Dans ce contexte, le projet Interreg AITIMI – Ardenne ITInérance Mobilité Infrastructures soutient le développement de l’offre cyclable en Ardenne transfrontalière à travers la création et l’amélioration d’itinéraires, ainsi que l’aménagement d’aires de repos pour les cyclistes.
Au-delà des infrastructures, le projet intègre également une dimension environnementale forte : la restauration des corridors écologiques le long des itinéraires cyclables. L’objectif est de favoriser la circulation de la faune tout en améliorant la qualité paysagère et le confort des usagers, notamment grâce à la plantation d’arbres, la création de haies et de mares ou encore la gestion des espèces exotiques envahissantes.

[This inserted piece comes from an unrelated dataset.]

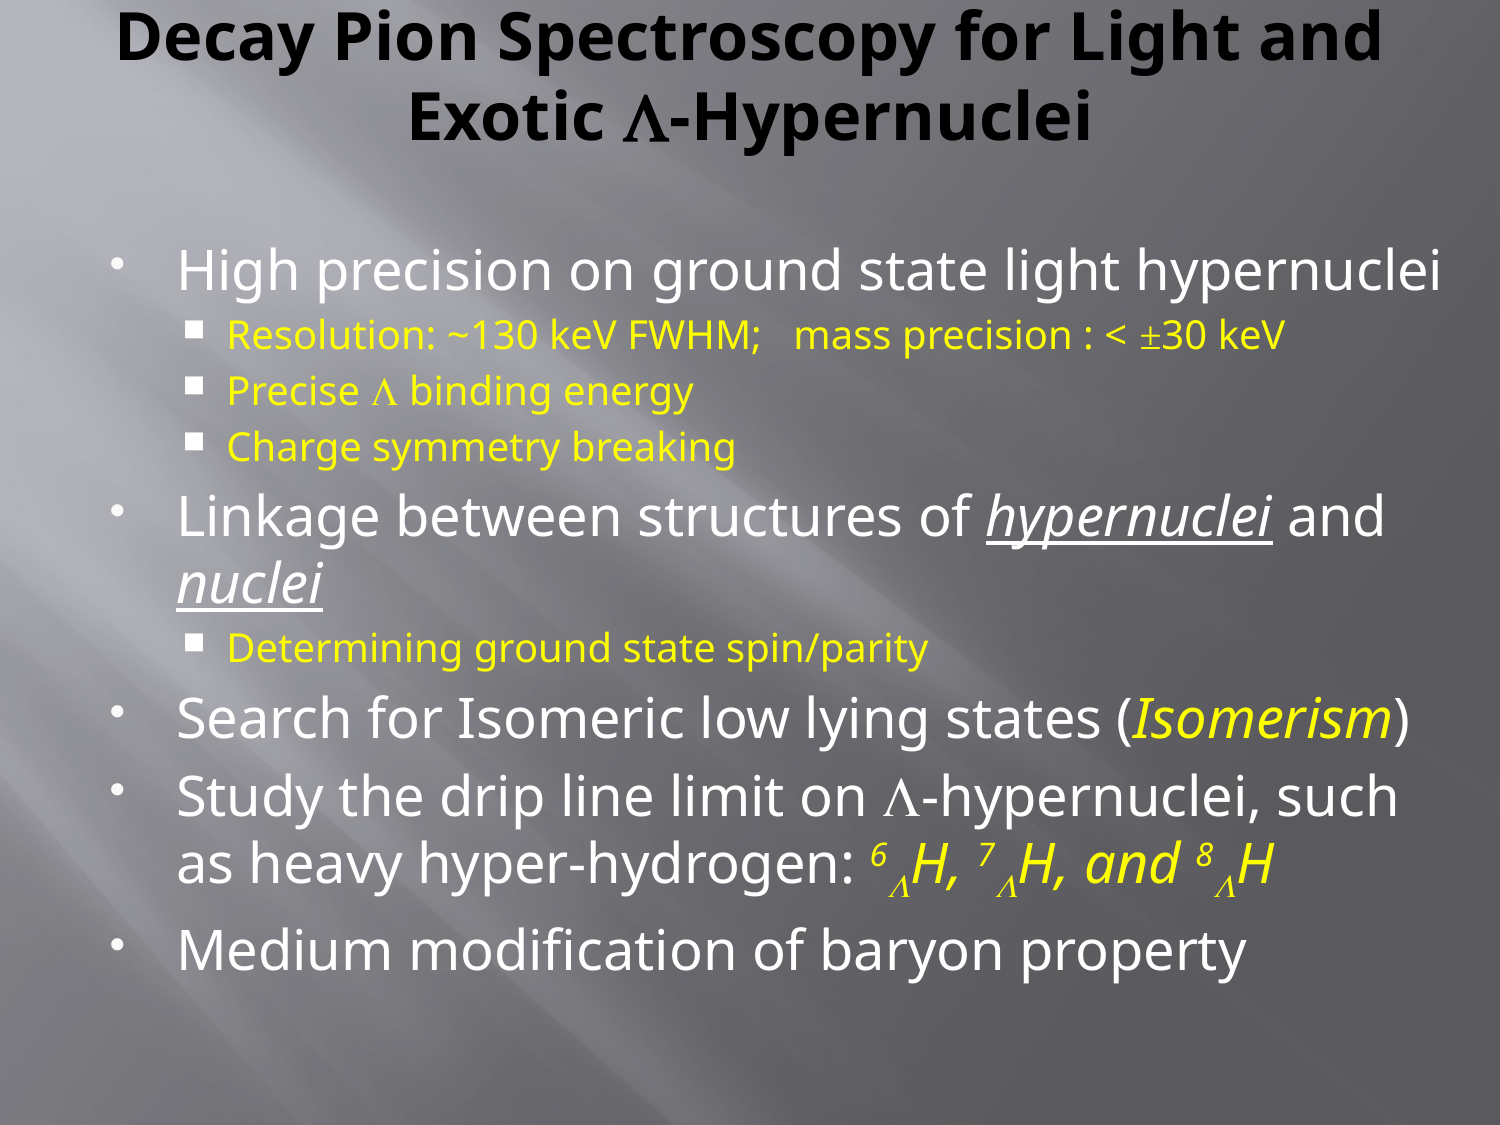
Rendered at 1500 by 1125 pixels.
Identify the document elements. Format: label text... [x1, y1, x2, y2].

Cette action (du module 5) est portée par le Parc naturel régional des Ardennes, le Parc naturel Viroin-Hermeton et le Parc naturel Ardenne Méridionale, avec le soutien technique de l’EPAMA. Ces opérateurs ont mené conjointement une première phase d’analyse des habitats naturels. Ce diagnostic, basé sur l’étude de plusieurs habitats et espèces à l’échelle d’un territoire de près de 26 000 km², a permis d’identifier les principales ruptures de continuité écologique. Les résultats serviront de base à une prochaine phase de terrain visant à programmer des travaux de restauration des milieux, en concertation avec les propriétaires et gestionnaires concernés.
Cette première phase a donné lieu à 2 livrables :
- le diagnostic à proprement parlé (bientôt complété d’un diagnostic des Espèces Exotiques Envahissantes le long des itinéraires),
- l’hypothèse de programmation.
=> disponibles ici : Livrables AITIMI | Ardenne Transition Durable
Ces travaux constitueront une véritable feuille de route pour la préservation de la biodiversité, dont les effets dépasseront largement le cadre du projet AITIMI.